Forever determined to improve her English, Helen always carried a small Oxford Dictionary with her, often referring to it, and as a consequence she became proficient in reading and writing. She was regularly pulled upon to act as an interpreter for Greek immigrants and she also translated letters—indeed for Ray Whitrod, who was then the commonwealth police officer here and went on to be superintendent of the Queensland police force.

Helen enjoyed participating in her children’s homework as this was an additional opportunity for her to learn. She also picked up Australia’s love of sport and, whilst completely unable to come to terms with rugby, which many of her sons played, she attended the school athletics carnivals to see her sons gain their fair share of success. Also, like most women during the fifties, Helen never missed an episode of Gwen Meredith’s Blue Hills.

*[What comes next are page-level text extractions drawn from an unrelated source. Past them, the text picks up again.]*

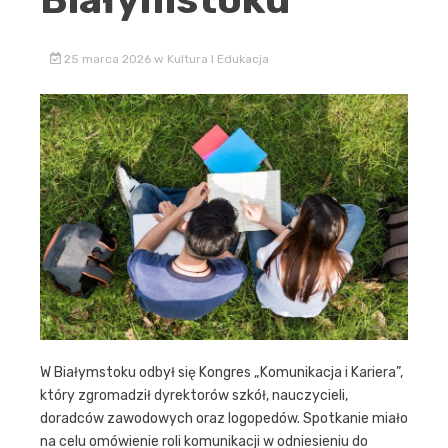
25 marca 2026
w
Kultura I Edukacja
W Białymstoku odbył się Kongres „Komunikacja i Kariera”,
który zgromadził dyrektorów szkół, nauczycieli,
doradców zawodowych oraz logopedów. Spotkanie miało
na celu omówienie roli komunikacji w odniesieniu do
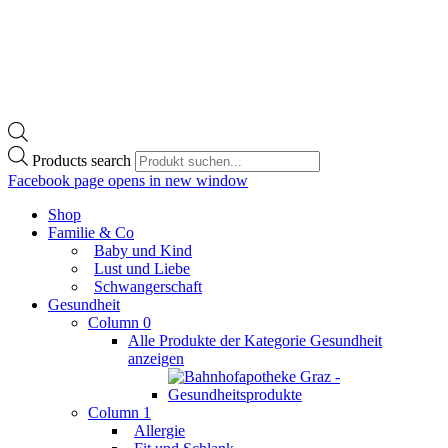
Products search
Facebook page opens in new window
Shop
Familie & Co
Baby und Kind
Lust und Liebe
Schwangerschaft
Gesundheit
Column 0
Alle Produkte der Kategorie Gesundheit
anzeigen
Column 1
Allergie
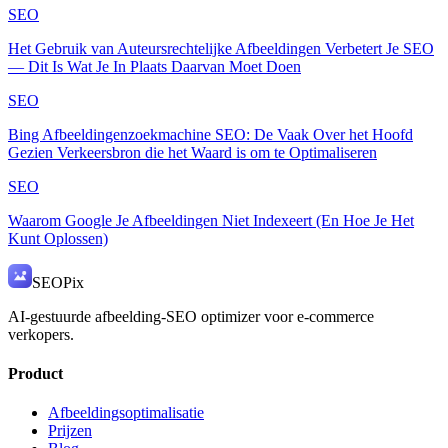
SEO
Het Gebruik van Auteursrechtelijke Afbeeldingen Verbetert Je SEO
— Dit Is Wat Je In Plaats Daarvan Moet Doen
SEO
Bing Afbeeldingenzoekmachine SEO: De Vaak Over het Hoofd
Gezien Verkeersbron die het Waard is om te Optimaliseren
SEO
Waarom Google Je Afbeeldingen Niet Indexeert (En Hoe Je Het
Kunt Oplossen)
SEO
Pix
AI-gestuurde afbeelding-SEO optimizer voor e-commerce
verkopers.
Product
Afbeeldingsoptimalisatie
Prijzen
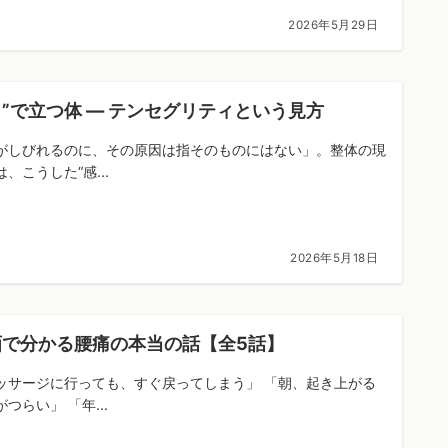
2026年5月29日
”で立つ体 ― テンセグリティという見方
がしびれるのに、その原因は指そのものにはない」。整体の現
、こうした“感...
2026年5月18日
画で分かる腰痛の本当の話【全5話】
ッサージに行っても、すぐ戻ってしまう」 「朝、起き上がる
つらい」 「年...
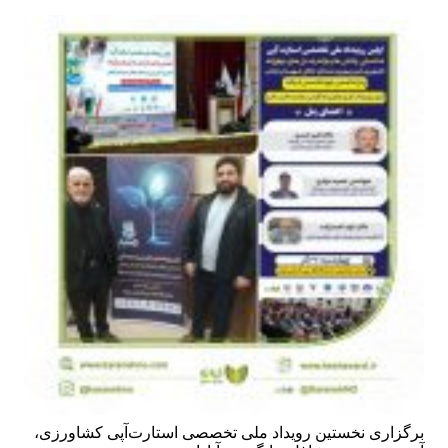
برگزاری نخستین رویداد ملی تخصصی استارت‌آپی کشاورزی،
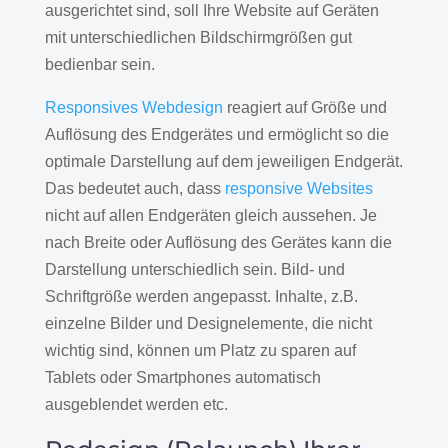
ausgerichtet sind, soll Ihre Website auf Geräten
mit unterschiedlichen Bildschirmgrößen gut
bedienbar sein.
Responsives Webdesign
reagiert auf Größe und
Auflösung des Endgerätes und ermöglicht so die
optimale Darstellung auf dem jeweiligen Endgerät.
Das bedeutet auch, dass
responsive Websites
nicht auf allen Endgeräten gleich aussehen. Je
nach Breite oder Auflösung des Gerätes kann die
Darstellung unterschiedlich sein. Bild- und
Schriftgröße werden angepasst. Inhalte, z.B.
einzelne Bilder und Designelemente, die nicht
wichtig sind, können um Platz zu sparen auf
Tablets oder Smartphones automatisch
ausgeblendet werden etc.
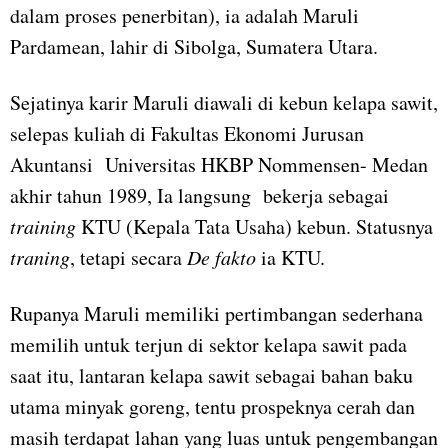
dalam proses penerbitan), ia adalah Maruli
Pardamean, lahir di Sibolga, Sumatera Utara.
Sejatinya karir Maruli diawali di kebun kelapa sawit,
selepas kuliah di Fakultas Ekonomi Jurusan
Akuntansi Universitas HKBP Nommensen- Medan
akhir tahun 1989, Ia langsung bekerja sebagai
training
KTU (Kepala Tata Usaha) kebun. Statusnya
traning
, tetapi secara
De fakto
ia KTU.
Rupanya Maruli memiliki pertimbangan sederhana
memilih untuk terjun di sektor kelapa sawit pada
saat itu, lantaran kelapa sawit sebagai bahan baku
utama minyak goreng, tentu prospeknya cerah dan
masih terdapat lahan yang luas untuk pengembangan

Notwithstanding her strong Greek heritage, Helen had a resolve to participate in the wider community, particularly as her children straddled two cultures. She supported the Canberra Grammar School tuckshop and extended hospitality to boarders from country homes who were permitted a weekend stay with a local family. In 1951, with one of her boys then aged 12, she paid respect to Prime Minister Ben Chifley, who lay in state in Old Parliament House. She and her husband supported many charitable causes and were regular invitees to community functions and events.

The Great Depression was an extremely impressionable time for Helen and images of the hardships she witnessed remained with her throughout her life. She and Harry supported many disadvantaged families during that time, and in the lane at the rear of the cafe she operated her own style of soup kitchen for those unemployed and down on their luck. In 2003 this lane at the Kingston shops was named Highgate Lane.

Helen and her husband were very highly regarded. They befriended many politicians and senior public servants who were customers at the Highgate. She grew fond of Australians and admired their reserved, laconic and circumspect character. Both she and her family loved Canberra and understood the opportunities Australia offered immigrants. She would always counsel homesick or despondent immigrants against returning back to their homeland. The Notarases were the first port of call for many immigrants on their arrival in Canberra and they gave immigrants a lot of material assistance and advice on how to settle in and conduct themselves, as they were very conscious of upholding the very good name Greek immigrants had in Canberra and indeed in Australia.